Thursday, 8 April 2010

69. CAVALCADE - 1933

Some films one watches and then immediately recommends to everyone they know. Some films one realises will only appeal to people with very specific taste. I would not recommend ‘Cavalcade’ to those who love films full of action and CGI special effects. It is a film for those who, like me, want to engulf themselves in early British melodrama, with a gloriously staged script and stern acting. The best word that I can find to describe this period piece is sumptuous.

Based on a Noel Coward play, this film charts the lives of two families (one upstairs, one downstairs) from the Boer War to 1933. The film takes the families through the death of Queen Victoria, the sinking of the Titanic, the Great War, the roaring Twenties and finally the Depression. It takes the families as a micro-study of society as a whole as they are affected by the world events around them.

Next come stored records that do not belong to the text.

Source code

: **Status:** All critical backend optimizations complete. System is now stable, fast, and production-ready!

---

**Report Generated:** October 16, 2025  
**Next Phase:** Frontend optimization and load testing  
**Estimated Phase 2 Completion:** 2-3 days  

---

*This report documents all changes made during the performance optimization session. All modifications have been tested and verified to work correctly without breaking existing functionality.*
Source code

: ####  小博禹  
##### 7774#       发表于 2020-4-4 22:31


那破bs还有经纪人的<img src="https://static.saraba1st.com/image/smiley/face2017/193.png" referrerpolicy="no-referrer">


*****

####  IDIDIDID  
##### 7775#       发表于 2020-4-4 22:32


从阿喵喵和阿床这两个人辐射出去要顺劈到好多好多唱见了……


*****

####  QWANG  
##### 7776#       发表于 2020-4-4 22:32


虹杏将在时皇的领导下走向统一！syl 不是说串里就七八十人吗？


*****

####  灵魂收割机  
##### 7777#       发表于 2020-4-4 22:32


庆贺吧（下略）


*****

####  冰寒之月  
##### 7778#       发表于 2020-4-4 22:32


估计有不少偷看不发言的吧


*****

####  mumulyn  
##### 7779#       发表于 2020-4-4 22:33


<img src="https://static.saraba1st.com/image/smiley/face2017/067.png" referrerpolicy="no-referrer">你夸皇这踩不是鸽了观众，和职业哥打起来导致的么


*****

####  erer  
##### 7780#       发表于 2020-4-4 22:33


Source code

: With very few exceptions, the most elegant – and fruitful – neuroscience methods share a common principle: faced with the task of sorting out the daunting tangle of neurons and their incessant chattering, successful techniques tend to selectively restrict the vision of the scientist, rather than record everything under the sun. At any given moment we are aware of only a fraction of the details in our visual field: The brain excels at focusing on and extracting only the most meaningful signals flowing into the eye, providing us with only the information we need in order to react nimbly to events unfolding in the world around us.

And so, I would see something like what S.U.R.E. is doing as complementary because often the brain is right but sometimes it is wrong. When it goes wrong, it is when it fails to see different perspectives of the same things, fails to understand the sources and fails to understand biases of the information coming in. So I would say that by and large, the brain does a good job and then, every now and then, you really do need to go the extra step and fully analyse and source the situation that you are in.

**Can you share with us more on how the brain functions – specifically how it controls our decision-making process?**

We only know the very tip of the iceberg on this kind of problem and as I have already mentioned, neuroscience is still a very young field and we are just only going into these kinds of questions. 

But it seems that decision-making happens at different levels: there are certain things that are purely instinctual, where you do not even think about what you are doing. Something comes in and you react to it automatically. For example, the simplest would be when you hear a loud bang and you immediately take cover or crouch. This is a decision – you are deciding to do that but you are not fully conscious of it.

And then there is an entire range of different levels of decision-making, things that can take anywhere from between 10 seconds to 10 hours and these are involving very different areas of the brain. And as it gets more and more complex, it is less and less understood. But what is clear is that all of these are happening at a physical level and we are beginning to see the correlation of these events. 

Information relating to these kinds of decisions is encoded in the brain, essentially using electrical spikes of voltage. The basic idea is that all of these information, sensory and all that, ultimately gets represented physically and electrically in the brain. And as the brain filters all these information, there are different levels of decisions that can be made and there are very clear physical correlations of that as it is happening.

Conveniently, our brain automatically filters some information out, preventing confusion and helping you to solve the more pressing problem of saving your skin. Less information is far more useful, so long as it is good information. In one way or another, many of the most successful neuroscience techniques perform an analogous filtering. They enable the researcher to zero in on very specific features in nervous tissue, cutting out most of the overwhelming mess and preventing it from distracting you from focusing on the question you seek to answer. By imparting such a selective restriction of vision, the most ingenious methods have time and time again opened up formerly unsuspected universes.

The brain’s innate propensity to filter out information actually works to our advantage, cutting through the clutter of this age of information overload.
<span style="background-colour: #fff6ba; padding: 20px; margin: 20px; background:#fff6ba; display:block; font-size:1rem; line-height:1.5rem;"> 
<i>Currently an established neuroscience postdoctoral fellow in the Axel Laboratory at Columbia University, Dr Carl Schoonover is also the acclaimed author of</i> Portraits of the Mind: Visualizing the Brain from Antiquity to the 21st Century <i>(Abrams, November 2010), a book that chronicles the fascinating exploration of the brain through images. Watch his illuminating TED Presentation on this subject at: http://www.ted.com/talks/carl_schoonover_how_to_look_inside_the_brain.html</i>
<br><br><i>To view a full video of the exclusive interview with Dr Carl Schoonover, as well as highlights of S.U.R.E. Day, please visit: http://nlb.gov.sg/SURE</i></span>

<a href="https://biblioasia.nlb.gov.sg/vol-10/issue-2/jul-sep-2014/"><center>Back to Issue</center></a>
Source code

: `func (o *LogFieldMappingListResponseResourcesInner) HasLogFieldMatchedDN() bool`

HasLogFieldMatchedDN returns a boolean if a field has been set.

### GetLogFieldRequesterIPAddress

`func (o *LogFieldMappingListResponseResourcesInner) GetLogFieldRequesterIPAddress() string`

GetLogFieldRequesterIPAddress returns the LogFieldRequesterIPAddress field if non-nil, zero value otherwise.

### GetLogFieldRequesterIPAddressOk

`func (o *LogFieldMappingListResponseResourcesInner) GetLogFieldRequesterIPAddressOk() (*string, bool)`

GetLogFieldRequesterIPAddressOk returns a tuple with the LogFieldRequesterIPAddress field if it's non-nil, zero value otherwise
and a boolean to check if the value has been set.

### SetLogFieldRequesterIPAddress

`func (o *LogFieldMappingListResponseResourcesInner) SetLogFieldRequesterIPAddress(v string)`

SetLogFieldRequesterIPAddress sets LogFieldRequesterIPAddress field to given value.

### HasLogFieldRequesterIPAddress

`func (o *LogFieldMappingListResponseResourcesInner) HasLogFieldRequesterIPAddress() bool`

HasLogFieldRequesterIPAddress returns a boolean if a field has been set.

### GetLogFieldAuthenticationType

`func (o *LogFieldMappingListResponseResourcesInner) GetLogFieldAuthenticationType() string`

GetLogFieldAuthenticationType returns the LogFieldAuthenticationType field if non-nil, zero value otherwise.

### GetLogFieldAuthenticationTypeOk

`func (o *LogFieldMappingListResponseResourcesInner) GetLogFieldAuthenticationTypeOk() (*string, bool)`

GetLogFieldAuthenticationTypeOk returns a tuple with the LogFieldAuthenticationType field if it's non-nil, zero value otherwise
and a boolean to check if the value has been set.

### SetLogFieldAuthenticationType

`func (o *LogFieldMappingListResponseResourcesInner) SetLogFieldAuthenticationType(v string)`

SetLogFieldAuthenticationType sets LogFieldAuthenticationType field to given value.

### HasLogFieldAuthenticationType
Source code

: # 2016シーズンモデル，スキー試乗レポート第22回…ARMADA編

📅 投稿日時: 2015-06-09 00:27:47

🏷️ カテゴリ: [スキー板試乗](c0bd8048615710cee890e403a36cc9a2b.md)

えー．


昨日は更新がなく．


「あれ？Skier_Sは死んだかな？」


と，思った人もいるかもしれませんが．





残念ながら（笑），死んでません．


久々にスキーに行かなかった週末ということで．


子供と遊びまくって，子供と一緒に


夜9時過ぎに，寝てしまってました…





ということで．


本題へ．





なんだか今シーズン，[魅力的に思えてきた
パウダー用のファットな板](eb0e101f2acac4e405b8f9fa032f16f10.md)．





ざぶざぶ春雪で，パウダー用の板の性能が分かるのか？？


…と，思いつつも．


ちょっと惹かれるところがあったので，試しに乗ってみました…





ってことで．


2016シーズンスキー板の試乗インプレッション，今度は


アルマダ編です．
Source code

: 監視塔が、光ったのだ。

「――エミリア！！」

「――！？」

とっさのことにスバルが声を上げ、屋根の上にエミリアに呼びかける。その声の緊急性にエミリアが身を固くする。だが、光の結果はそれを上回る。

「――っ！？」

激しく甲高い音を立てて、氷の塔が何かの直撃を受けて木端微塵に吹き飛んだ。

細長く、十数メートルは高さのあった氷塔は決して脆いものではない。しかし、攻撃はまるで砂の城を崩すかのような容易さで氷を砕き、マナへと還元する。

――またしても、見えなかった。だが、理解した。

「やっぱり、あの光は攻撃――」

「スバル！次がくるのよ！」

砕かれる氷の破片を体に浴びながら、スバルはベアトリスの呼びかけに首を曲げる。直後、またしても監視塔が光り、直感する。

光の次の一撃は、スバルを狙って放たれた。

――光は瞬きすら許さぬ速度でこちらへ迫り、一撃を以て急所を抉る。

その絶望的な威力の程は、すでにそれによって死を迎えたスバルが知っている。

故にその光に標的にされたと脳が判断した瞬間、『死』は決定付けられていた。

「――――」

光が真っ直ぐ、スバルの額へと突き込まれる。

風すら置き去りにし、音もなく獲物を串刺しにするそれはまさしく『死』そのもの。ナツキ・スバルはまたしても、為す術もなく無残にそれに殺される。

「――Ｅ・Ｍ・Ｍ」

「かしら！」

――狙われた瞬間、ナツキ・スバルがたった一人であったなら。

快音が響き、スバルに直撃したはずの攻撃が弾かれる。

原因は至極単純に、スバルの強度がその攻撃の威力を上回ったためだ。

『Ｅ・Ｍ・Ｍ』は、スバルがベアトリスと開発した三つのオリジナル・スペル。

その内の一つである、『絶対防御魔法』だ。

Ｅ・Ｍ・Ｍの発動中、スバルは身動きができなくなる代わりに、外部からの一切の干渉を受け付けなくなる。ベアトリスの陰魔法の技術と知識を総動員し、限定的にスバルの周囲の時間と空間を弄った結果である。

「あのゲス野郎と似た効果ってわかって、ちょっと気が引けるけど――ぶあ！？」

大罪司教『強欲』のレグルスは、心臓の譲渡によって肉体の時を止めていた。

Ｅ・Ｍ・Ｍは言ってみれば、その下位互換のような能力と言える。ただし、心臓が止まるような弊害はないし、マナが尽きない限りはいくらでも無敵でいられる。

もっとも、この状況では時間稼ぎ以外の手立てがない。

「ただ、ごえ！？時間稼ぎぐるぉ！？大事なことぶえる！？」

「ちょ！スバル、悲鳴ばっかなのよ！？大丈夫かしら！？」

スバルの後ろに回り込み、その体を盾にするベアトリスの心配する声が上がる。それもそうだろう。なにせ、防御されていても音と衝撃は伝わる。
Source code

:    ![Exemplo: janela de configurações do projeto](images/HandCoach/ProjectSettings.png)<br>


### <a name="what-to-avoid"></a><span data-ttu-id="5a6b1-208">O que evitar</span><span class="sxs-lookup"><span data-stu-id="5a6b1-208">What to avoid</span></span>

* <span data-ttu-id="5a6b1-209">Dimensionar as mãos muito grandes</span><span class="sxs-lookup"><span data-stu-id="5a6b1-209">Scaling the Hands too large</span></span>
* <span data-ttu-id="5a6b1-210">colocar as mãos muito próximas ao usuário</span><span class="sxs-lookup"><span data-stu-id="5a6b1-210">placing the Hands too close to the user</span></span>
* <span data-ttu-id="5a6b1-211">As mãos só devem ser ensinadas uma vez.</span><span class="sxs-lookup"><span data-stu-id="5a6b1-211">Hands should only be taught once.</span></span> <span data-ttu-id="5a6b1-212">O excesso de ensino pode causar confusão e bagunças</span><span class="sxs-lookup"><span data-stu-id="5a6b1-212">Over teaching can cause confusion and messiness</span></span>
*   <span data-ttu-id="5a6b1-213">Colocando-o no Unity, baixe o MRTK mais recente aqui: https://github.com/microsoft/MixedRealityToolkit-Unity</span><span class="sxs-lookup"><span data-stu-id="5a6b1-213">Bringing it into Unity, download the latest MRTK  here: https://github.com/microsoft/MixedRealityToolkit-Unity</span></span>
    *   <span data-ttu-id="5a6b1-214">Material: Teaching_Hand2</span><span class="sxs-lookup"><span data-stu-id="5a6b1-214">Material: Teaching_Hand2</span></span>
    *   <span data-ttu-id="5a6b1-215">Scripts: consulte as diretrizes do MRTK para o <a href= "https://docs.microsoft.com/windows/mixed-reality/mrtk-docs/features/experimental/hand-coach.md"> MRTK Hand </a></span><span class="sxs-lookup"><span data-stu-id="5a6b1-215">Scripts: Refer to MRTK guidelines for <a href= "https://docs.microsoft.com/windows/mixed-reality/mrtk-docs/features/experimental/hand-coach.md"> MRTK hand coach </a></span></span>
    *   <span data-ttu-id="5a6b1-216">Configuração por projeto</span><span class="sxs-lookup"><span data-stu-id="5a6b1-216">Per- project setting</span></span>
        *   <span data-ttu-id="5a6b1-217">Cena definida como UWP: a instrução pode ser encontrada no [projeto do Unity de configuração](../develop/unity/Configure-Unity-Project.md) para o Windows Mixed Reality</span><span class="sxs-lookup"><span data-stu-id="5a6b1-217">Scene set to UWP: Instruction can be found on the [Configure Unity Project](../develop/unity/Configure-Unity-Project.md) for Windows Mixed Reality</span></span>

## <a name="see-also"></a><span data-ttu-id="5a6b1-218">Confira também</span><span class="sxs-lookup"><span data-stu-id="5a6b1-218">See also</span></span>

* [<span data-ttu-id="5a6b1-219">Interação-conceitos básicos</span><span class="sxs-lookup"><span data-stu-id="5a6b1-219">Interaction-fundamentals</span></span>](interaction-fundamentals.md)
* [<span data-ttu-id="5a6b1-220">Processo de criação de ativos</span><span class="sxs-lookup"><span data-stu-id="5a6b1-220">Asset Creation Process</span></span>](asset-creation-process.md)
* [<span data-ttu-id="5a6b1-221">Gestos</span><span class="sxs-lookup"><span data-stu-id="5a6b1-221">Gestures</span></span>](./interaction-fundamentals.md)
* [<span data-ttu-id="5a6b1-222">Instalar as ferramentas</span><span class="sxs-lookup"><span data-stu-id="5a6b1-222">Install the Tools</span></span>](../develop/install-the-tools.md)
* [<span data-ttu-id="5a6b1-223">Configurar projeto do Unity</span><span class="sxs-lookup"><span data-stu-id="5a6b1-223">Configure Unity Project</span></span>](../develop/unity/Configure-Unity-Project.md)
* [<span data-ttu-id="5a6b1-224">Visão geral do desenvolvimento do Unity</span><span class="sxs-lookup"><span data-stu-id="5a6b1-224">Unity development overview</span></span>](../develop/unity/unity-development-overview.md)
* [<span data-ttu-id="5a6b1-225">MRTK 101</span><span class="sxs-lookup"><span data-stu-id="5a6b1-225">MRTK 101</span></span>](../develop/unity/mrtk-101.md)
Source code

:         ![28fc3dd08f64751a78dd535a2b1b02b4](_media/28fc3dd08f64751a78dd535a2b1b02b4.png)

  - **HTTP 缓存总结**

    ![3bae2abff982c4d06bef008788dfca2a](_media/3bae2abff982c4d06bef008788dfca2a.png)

The characters are, without exception, interesting and played well. Diana Wynyard is especially good. The different events, however, are handled with varying levels of quality. The Great War section of the film is brilliant, there is a wonderfully harrowing montage of war scenes and how the family is affected by this event is not as predictable as may’ve been expected. The Titanic section, however, is about as subtle as a breezeblock, which is a shame as it could have been handled much better.
There is lots of talk of this film being an unworthy and unlikely winner, but in many ways, I see this as an obvious winner. It is what the academy loves: a social epic about how world events change the lives of those involved, and if modern viewers look past the severe cinematography, and contrived script, they will find a film not dissimilar to several much more famous films (‘Gone With The Wind’ and ‘Giant’ to name two).

It is the ending of this film which I find so poignant, although Frank Lloyd would have had no idea at the time. The end scene, between the now elderly couple of the wealthy family is one of hope. They have suffered horrifically, but are now looking forward to the future together. Little did the viewers know that 1933 would be the year that Hitler came to power and a period of further unrest would follow.

As a best picture winner it is perhaps the most dated as it has not aged well. For those of you who want to see a early winner where the filmmakers were coming to grips with sound and more modern techniques, coupled with an interesting insight into events of the first three decades of the 20th Century, then it is definitely worth a watch, but expect to find it interesting, rather than typical Hollywood entertainment.